Fast + Epp
- Company type: Private
- Industry: Design, Engineering, Consulting
- Founded: 1985
- Founders: Paul Fast, Gerald Epp
- Headquarters: Vancouver, Canada
- Key people: Paul Fast
- Website: www.fastepp.com

= Fast + Epp =

Fast + Epp is an international structural engineering firm headquartered in Vancouver, British Columbia with offices in Edmonton, Calgary, New York, Seattle, and Darmstadt, Germany.
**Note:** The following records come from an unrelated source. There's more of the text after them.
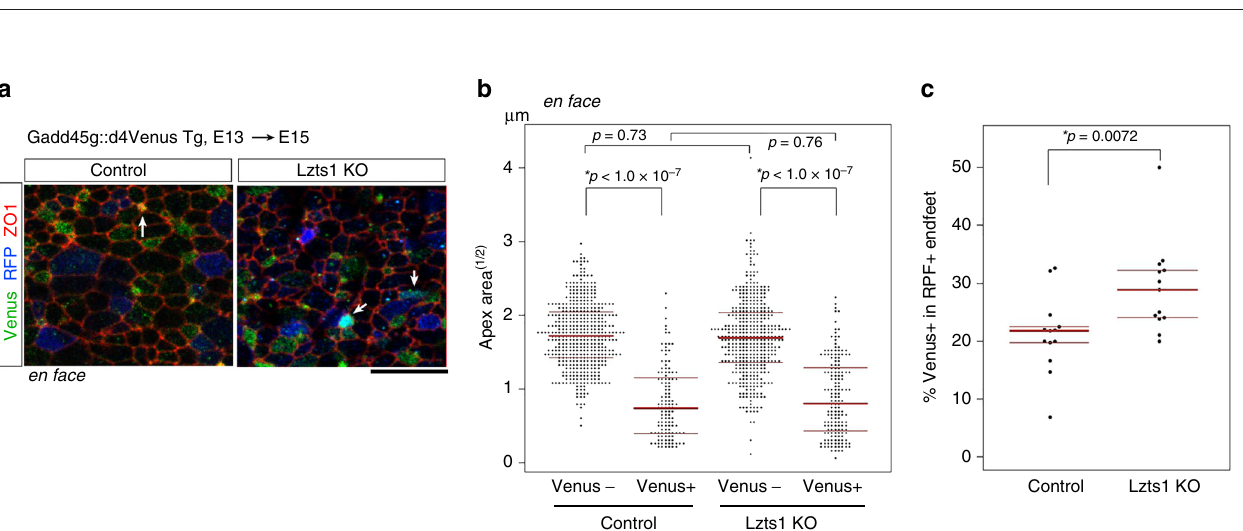
Fig. 3 Loss-of-function of Lzts1 retards radial migration through differentiation. a – d Lzts1-siRNA#1 or a negative control siRNA (siRNA-NC) was in vivo electroporated at E13, and sections of the E14 c or E15 a , b , d brain were examined using IHC with anti-Pax6 a , anti-BrdU (30-min BrdU pulse labeling) b , anti-Tbr2 c , anti-Ki67 and anti-BrdU d antibodies. The mitotic index (MI) d indicates the percentage of Ki67 + cells among BrdU + GFP + cells that received BrdU 20h before fi xation. Means±s.d., a N = 9, 9; b N = 10, 9; d N = 8, 6; d N = 9, nine sections from three embryos per experiment, Wilcoxon rank sum test. e and f CRISPR/ Cas9-induced disruption (KO) of lzts1 successfully reduces Lzts1 expression. The hCas9 and guide RNA for lzts1 were co-expressed with EGFP by performing in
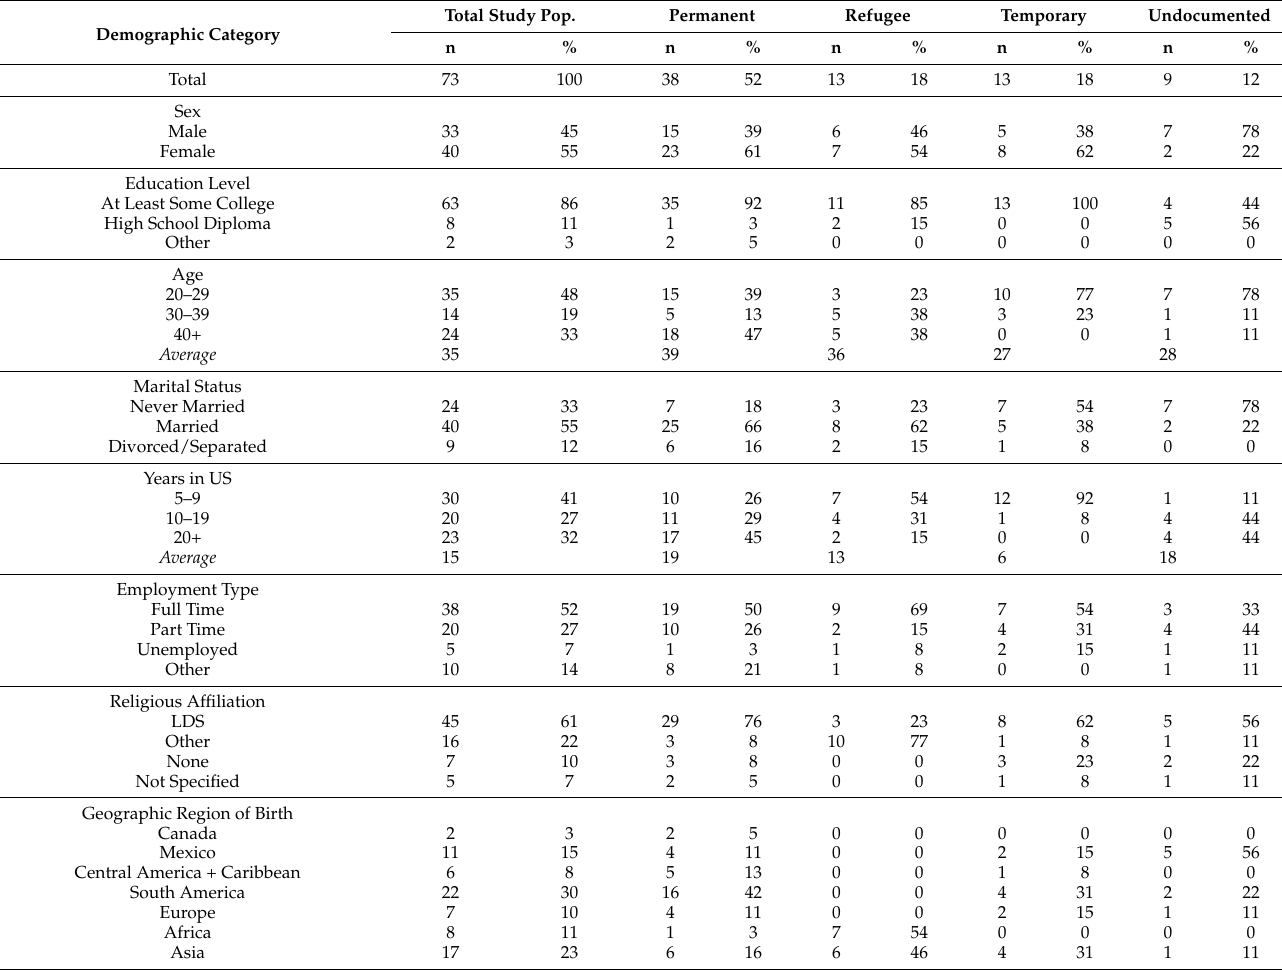
Table 1. Summary of Interviewee Demographic Information by Migration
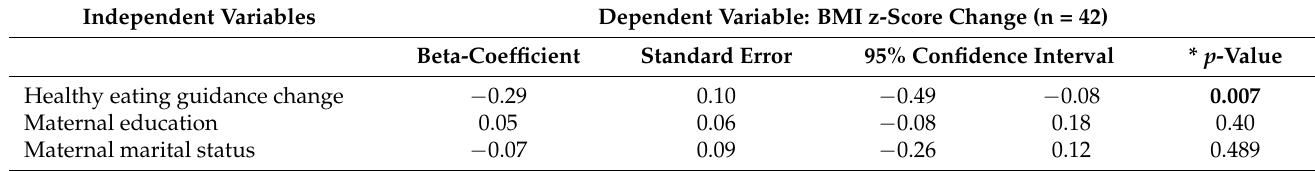
Table 9. Multivariate regression analysis results between healthy eating guidance change and BMI z-score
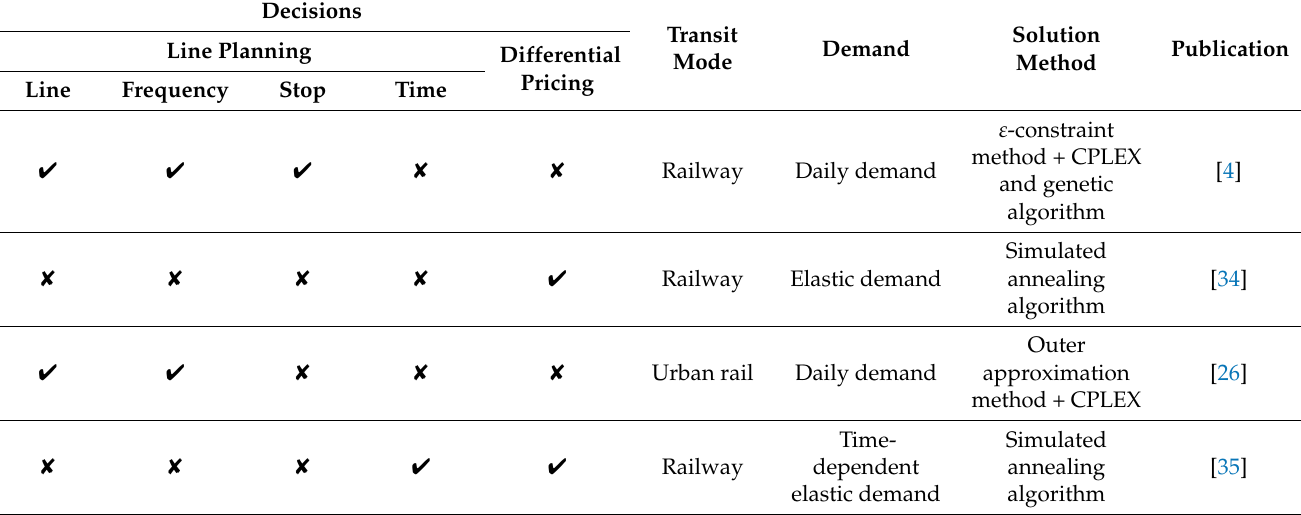
Table 1. Comparison of relevant literature of different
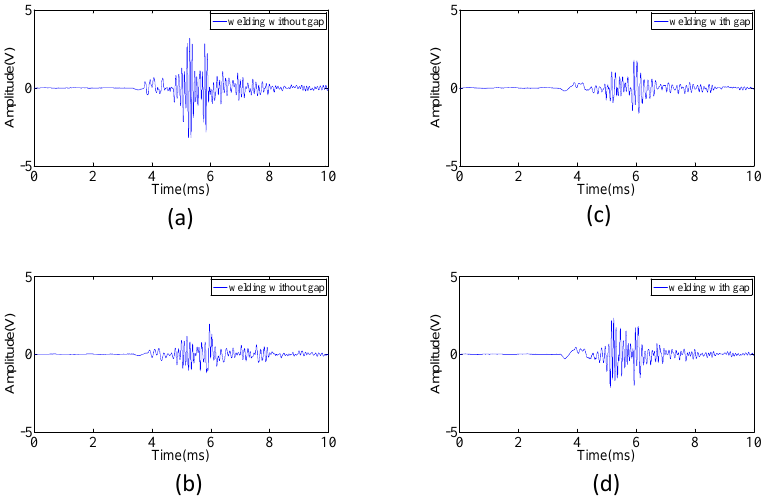
Figure 6. Sound signals collected during laser microlap welding: ( a ) normal joint strength—Nsample 1; ( b ) normal joint strength—Nsample 2; ( c ) low joint strength—Lsample 1; ( d ) low joint strength—Lsample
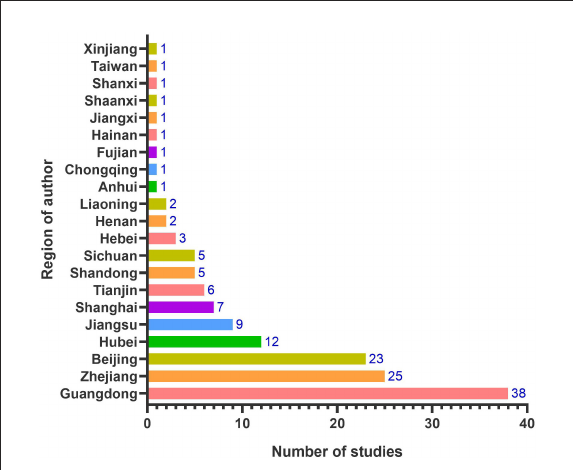
FIGURE2 Region distribution of included studies based on the institutions of the first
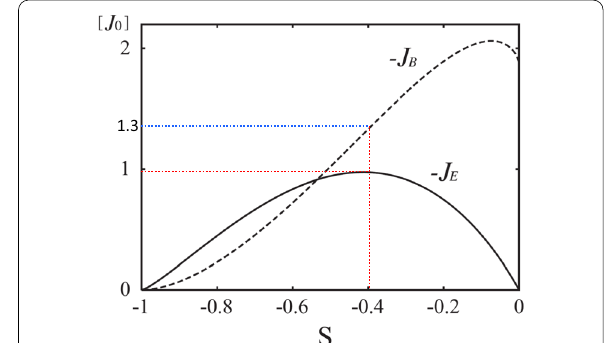
Fig. 3 Resonant currents as function os S . Variation of resonant currents J E in solid line and J B in dashed line as functions of the inhomogeneity factor S . At S J B 1.3 J 0 as indicated by dotted = −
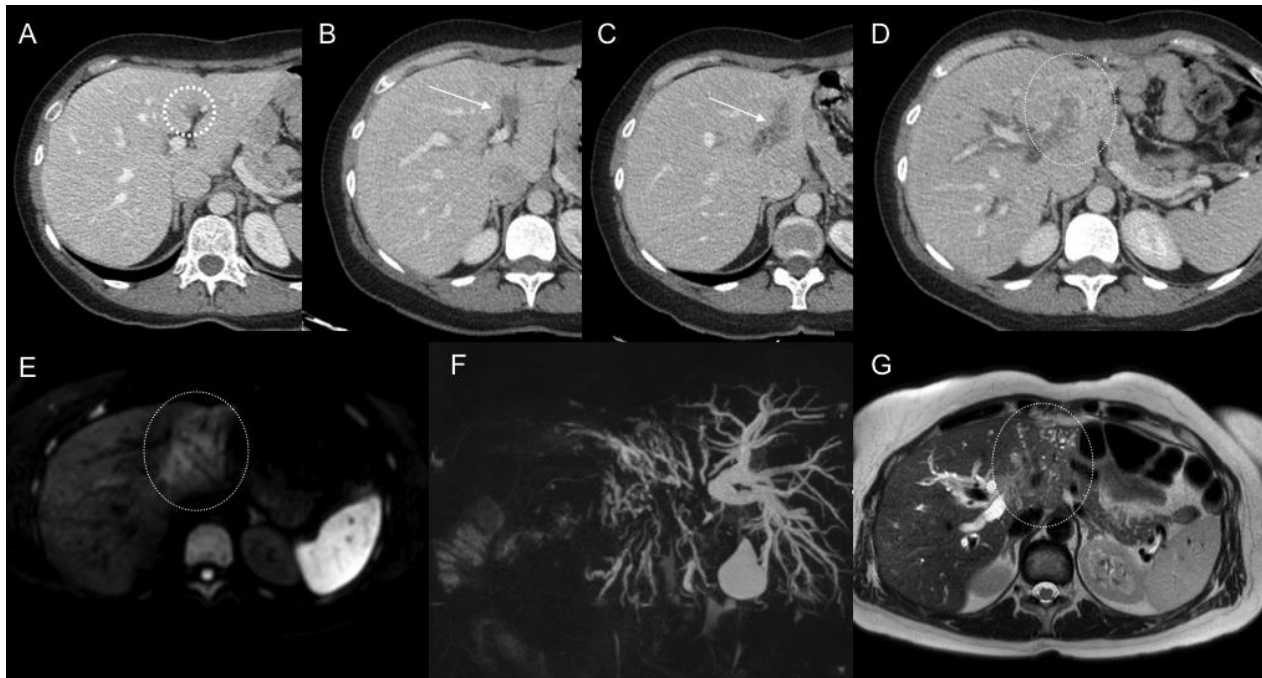
Figure 1. Focal soft tissue lesion in the deep part of the falciform ligament (circle), retrospectively identified in the first CT scan post-surgery ( A ) of a patient who underwent surgery because of gastric adenocarcinoma with positive peritoneal lavage. Progressive increase in size during the follow-up CT scans ( B , C ) involving the left portal vein and being mis-diagnosed as portal vein thrombosis (arrows). Further follow-up showed evidence a soft tissue infiltrating mass (oval) in left hepatic lobe ( D ) and DWI-b800 ( E ) and T2WI ( G ) MR images, with spread along periportal spaces and conditioning biliary obstruction as MRCP ( F ) shows.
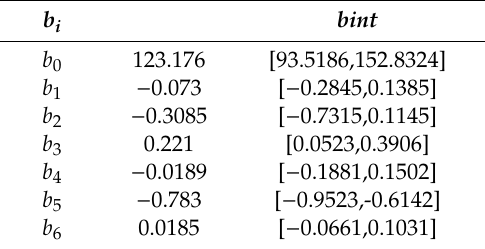
Table 5. Regression coefficient Interval.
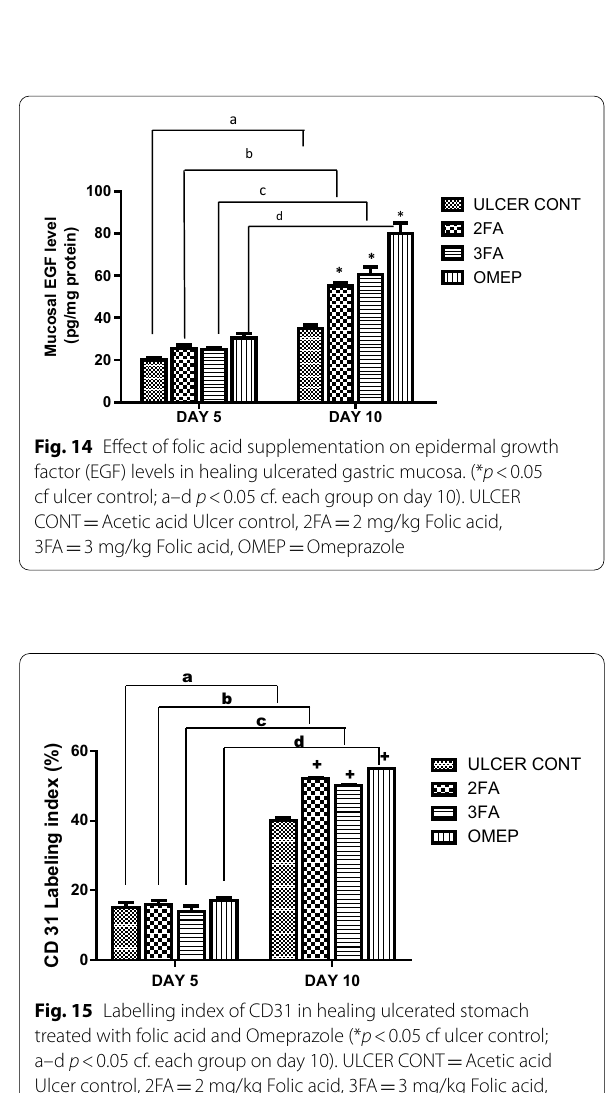
Fig. 15 Labelling index of CD31 in healing ulcerated stomach treated with folic acid and Omeprazole (* p < 0.05 cf ulcer control; a–d p < 0.05 cf. each group on day 10). ULCER CONT Acetic acid = Ulcer control, 2FA 2 mg/kg Folic acid, 3FA 3 mg/kg Folic acid, = = OMEP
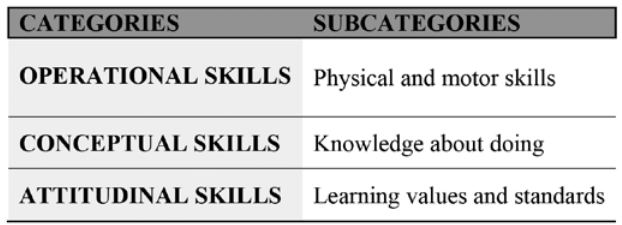
Figure 1: Category matrix of the Portuguese document.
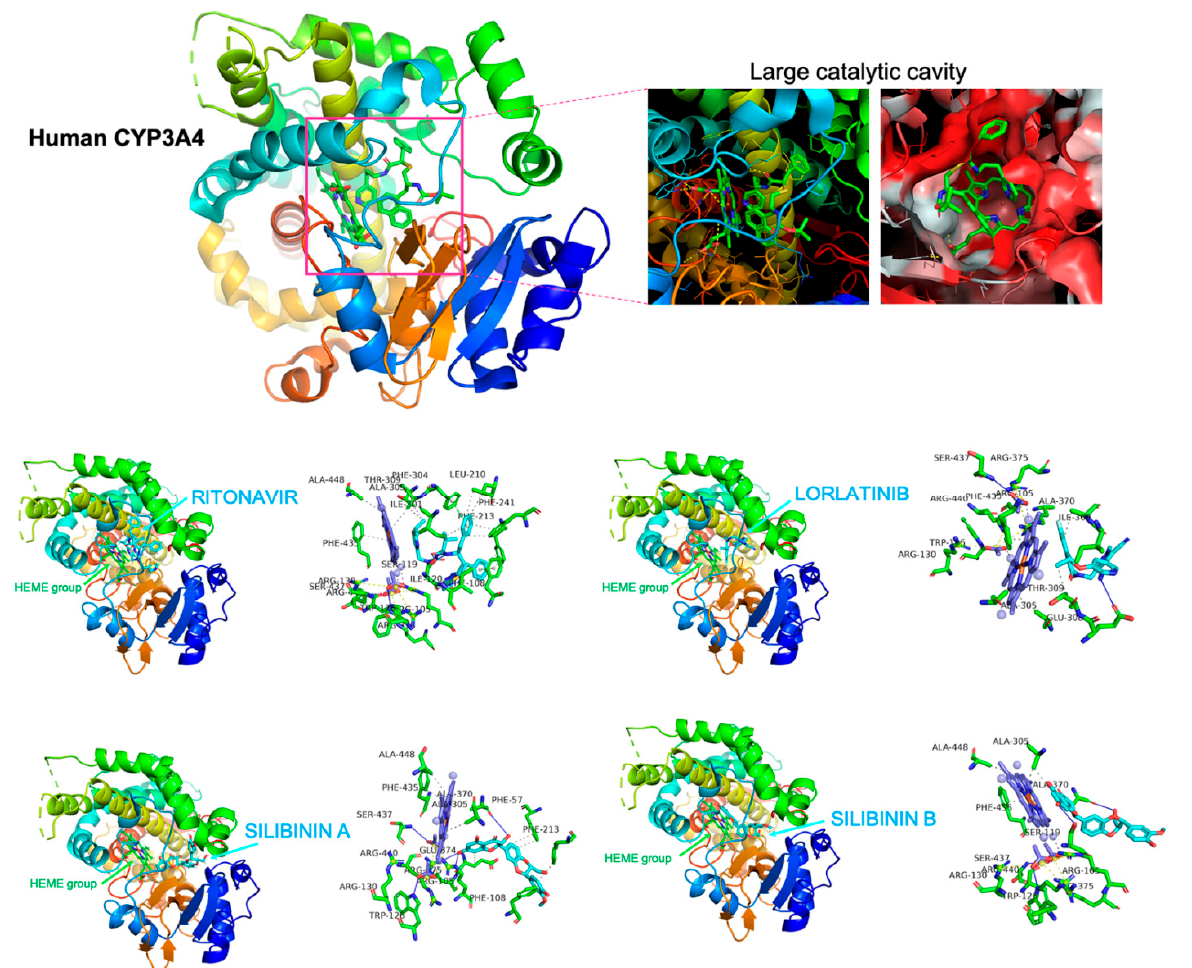
Figure 3. Silibinin does not share the binding mode of lorlatinib to CYP3A4. Figure depicts the backbone of the overall crystal structure of CYP3A4 (7KVS) with rainbow colors showing the best docked poses of silibinin A, silibinin B, ritonavir, and lorlatinib at the catalytic site. Each inset shows the detailed interactions of silibinin docked to CYP3A4, indicating the participating amino acids involved in the interaction and the type of interaction (hydrogen bonds, hydrophilic interactions, salt bridges, II-stacking, etc).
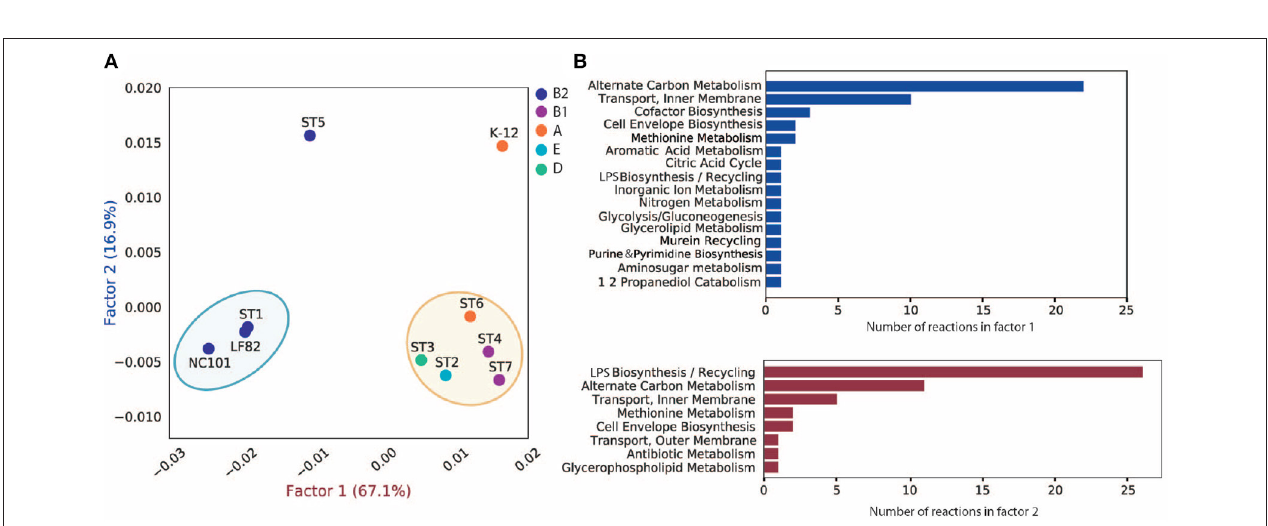
FIGURE 4 | MCA analysis of pan-reactome for ten strains. (A) Visualization of factor 1 and factor 2 of MCA results. (B) Functional distribution of important reactions in factor 1 and factor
The company designed the roof structure for the 2010 Richmond Olympic Oval and is involved in the design of timber and hybrid steel-timber structures.

==Firm History==
The firm was founded by Paul Fast as Paul Fast Associates Ltd. in 1985. Gerald Epp joined the firm in 1987, and in 1989 the partnership Fast + Epp was formed. In 2010, a branch office was established in Darmstadt, Germany with partner Dr. Jochen Stahl, followed by branch offices in Edmonton, Alberta in 2012, Seattle and New York City in 2016 and Calgary in 2018. In 1997, the partners also established the design-build company StructureCraft Builders Inc. in order to help the company realize a number of its more ambitious timber projects. In 2014, the business affairs of the two companies were separated with Paul Fast assuming full ownership of Fast + Epp and Gerald Epp taking over full control of StructureCraft Builders Inc.

== Notable Projects ==

- EBCO Aerospace Centre, Delta, BC
- Brentwood Skytrain Station, Burnaby, BC
- 2010 Richmond Olympic Oval, Richmond, BC
- Grandview Heights Aquatic Centre, Surrey, BC
- VanDusen Botanical Gardens, Vancouver, BC
- National Arts Centre Rejuvenation, Ottawa, Ontario
- Tallwood House at Brock Commons, University of British Columbia
- Arena Stage at the Mead Center for American Theater, Washington, DC
- Kingsway Pedestrian Bridge, Burnaby, BC
- Mannheim Gridshell Restoration, Germany (ongoing)
- Walmart Home Office Campus, Bentonville, Arkansas (ongoing)
- The Arbour, George Brown College, Toronto, Ontario (ongoing)

== Awards ==
The company has been granted over 100 national and international engineering awards including the 2016 Supreme Award, the highest honour granted by the Institution of Structural Engineers based in London, England, for the design of the timber catenary roof structure of the Grandview Heights Aquatic Centre. Paul Fast was granted the R.A. McLaughlin Award in 2013, the highest annual honour accorded a professional engineer by the Engineers Geoscientists of British Columbia.